Put the lines of the material into a numbered list, starting with the line that contains "### Async Work Week" and going through the line that contains "We have [quarterly", and leave out any blank lines.

**Given records:**
▬▬▬▬▬▬
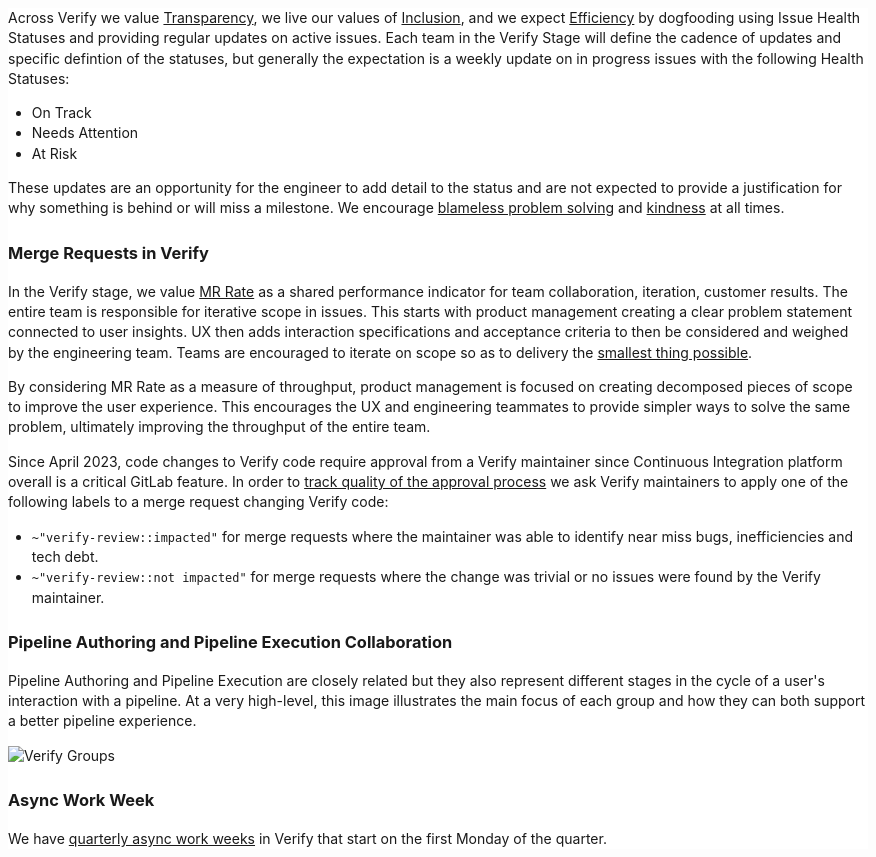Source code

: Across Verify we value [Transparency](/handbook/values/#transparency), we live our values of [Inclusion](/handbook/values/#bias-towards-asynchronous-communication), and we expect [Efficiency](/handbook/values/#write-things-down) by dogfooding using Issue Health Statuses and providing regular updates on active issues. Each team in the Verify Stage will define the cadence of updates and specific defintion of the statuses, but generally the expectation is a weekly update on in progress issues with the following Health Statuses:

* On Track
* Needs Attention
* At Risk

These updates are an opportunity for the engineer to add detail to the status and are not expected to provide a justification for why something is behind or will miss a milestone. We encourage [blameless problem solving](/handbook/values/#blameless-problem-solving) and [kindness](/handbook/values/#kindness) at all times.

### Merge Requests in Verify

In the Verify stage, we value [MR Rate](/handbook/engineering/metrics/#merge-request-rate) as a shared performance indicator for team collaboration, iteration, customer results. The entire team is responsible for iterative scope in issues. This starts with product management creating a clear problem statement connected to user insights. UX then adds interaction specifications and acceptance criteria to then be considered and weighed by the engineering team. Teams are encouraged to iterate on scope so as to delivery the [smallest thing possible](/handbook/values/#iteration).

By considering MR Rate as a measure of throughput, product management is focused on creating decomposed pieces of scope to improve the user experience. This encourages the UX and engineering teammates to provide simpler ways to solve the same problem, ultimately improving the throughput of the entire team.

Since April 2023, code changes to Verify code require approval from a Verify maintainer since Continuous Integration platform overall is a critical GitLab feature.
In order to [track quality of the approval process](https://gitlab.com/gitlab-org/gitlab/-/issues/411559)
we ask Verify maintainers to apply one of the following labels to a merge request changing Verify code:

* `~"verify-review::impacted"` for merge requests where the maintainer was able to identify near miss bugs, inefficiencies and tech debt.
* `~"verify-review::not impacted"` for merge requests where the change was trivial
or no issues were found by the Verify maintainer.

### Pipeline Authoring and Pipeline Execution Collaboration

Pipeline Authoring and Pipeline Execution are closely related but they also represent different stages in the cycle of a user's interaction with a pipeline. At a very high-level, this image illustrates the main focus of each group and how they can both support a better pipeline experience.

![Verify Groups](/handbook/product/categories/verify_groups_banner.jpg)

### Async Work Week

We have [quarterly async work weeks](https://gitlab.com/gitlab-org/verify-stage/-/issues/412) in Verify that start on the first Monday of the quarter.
▬▬▬▬▬▬
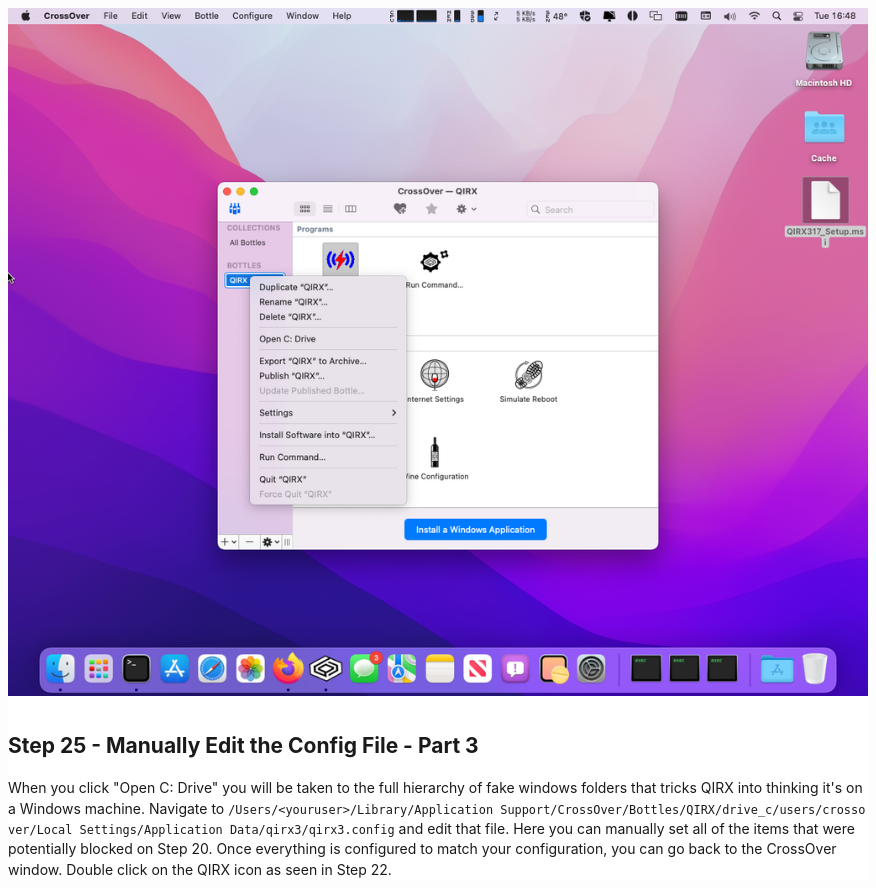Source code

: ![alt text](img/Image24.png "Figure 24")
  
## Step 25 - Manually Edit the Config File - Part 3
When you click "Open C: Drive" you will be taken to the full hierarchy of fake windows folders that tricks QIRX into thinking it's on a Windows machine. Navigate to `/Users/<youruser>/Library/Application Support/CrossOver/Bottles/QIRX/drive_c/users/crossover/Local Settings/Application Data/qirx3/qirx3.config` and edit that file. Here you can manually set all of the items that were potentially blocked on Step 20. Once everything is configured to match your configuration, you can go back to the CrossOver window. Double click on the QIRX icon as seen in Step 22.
▬▬▬▬▬▬
**Answer to this problem:**
1. ### Async Work Week
2. We have [quarterly async work weeks](https://gitlab.com/gitlab-org/verify-stage/-/issues/412) in Verify that start on the first Monday of the quarter.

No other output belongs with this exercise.